Public schools ban fast food on campus

Deep-friend foods and fatty meat products will only be served at Cayman Islands public schools once every fourteen days under new nutrition guidelines recently set by the Ministry of Education.

The Cayman Islands Public Schools: Standards for Food Provision, which school cafeteria vendors are required to adhere to, states that healthier meal options must be offered during school lunches and snack breaks in government schools canteens.

The document – recently implemented by the Ministry of Education – also bans fast food delivery or consumption while students are on campus.

The requirements in the Standards for Food Provision document were developed in conjunction with the Ministry of Health and the Children’s Health task force.

“Poor childhood nutrition can have lasting effects, impairing cognitive development and school performance,” Education Minister Rolston Anglin said. “This is our opportunity to make a measurable difference in student health and well-being. Research consistently shows that children who eat healthier meals perform better academically and are absent from classes less often. “

School food bid contract documents list 11 standards as guidelines for the different types of food groups and also list items that should and shouldn’t be served in school. It also outlines the frequency with which certain foods should be offered.

Serving and good practice suggestions are also outlined; that includes the use of lean meats; preparing baked rather than fried items, and providing drink options that do not contain preservatives, flavouring or colouring.

Most of the new snack and drink options offered comply with the Competitive Food Guidelines developed by the US-based Alliance for a Healthier Generation. It aims to reduce childhood obesity by 2015 and empower kids to make healthy lifestyle choices. The alliance was founded in 2005 by the American Heart Association and the William J. Clinton Foundation.

“We are of course aware that initially, students may be reluctant to try new or strange dishes,” Minister Anglin said. “So we’re taking steps to ensure that the meals are both attractive and tasty. Children will also be able to request small ‘taster’ portions for dishes which may be unfamiliar.”

Childhood obesity problems have been noted to be particularly pronounced amongst kids in the Cayman Islands.

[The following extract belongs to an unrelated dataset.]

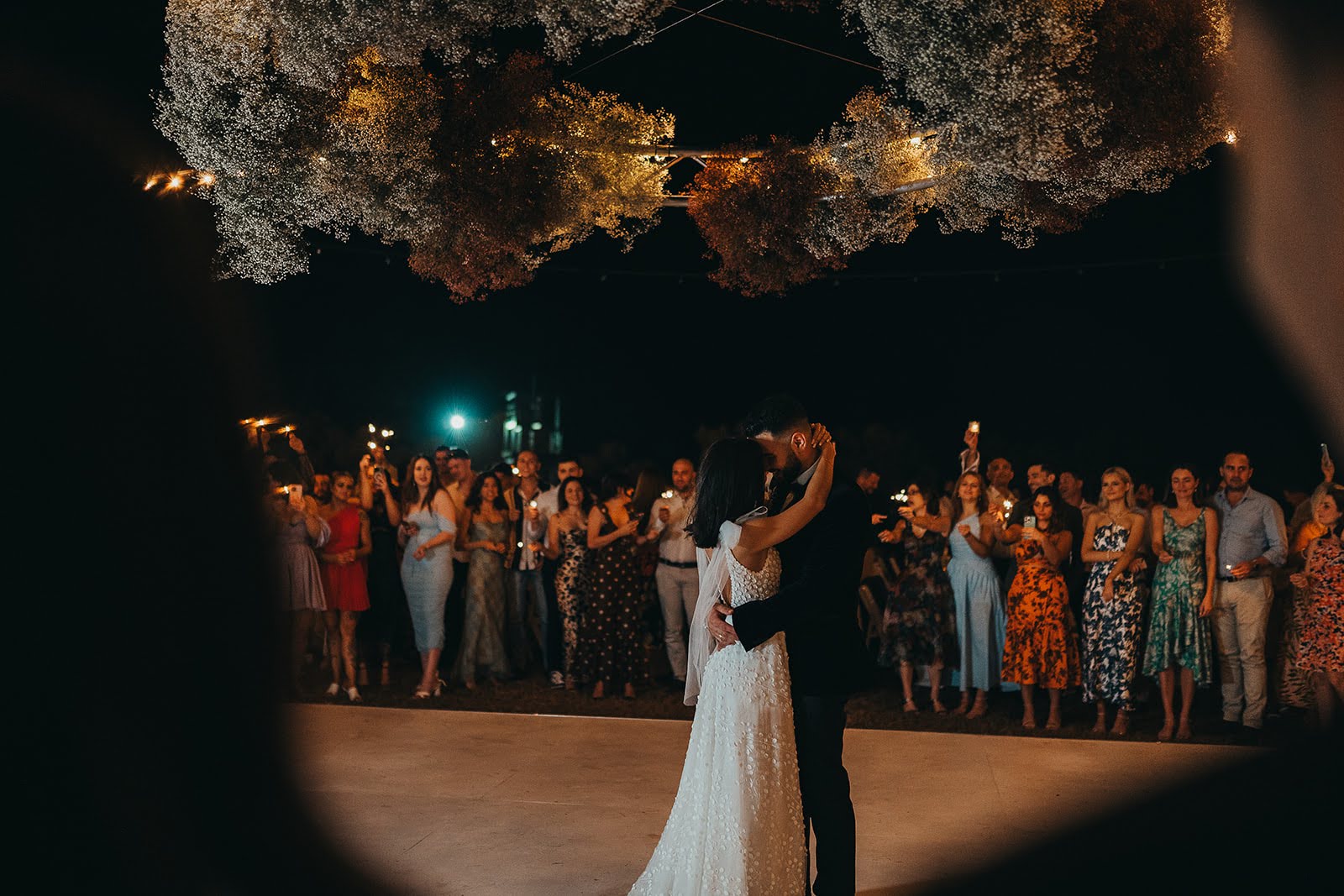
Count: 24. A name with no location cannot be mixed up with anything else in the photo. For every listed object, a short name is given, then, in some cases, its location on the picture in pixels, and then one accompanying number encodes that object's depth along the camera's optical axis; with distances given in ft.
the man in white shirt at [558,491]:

The Health Services Authority’s 2008-09 annual school health screening reported that 37 per cent of students aged 11 to 14 at the time were either overweight or obese.

Results from the World Health Organisation noted that, in Cayman, 58 per cent of boys and 64 per cent of girls aged 13 to 15 spend more than three hours daily watching television, playing computer games, or otherwise sitting and socialising outside of school hours.

Of the 34 countries surveyed by the organisation, Cayman’s youth were revealed as being the most inactive.

“We are a very small country compared to most of those included in the WHO report,” said Mr. Anglin. “So it’s quite alarming that our youngsters should top the lowest activity list.”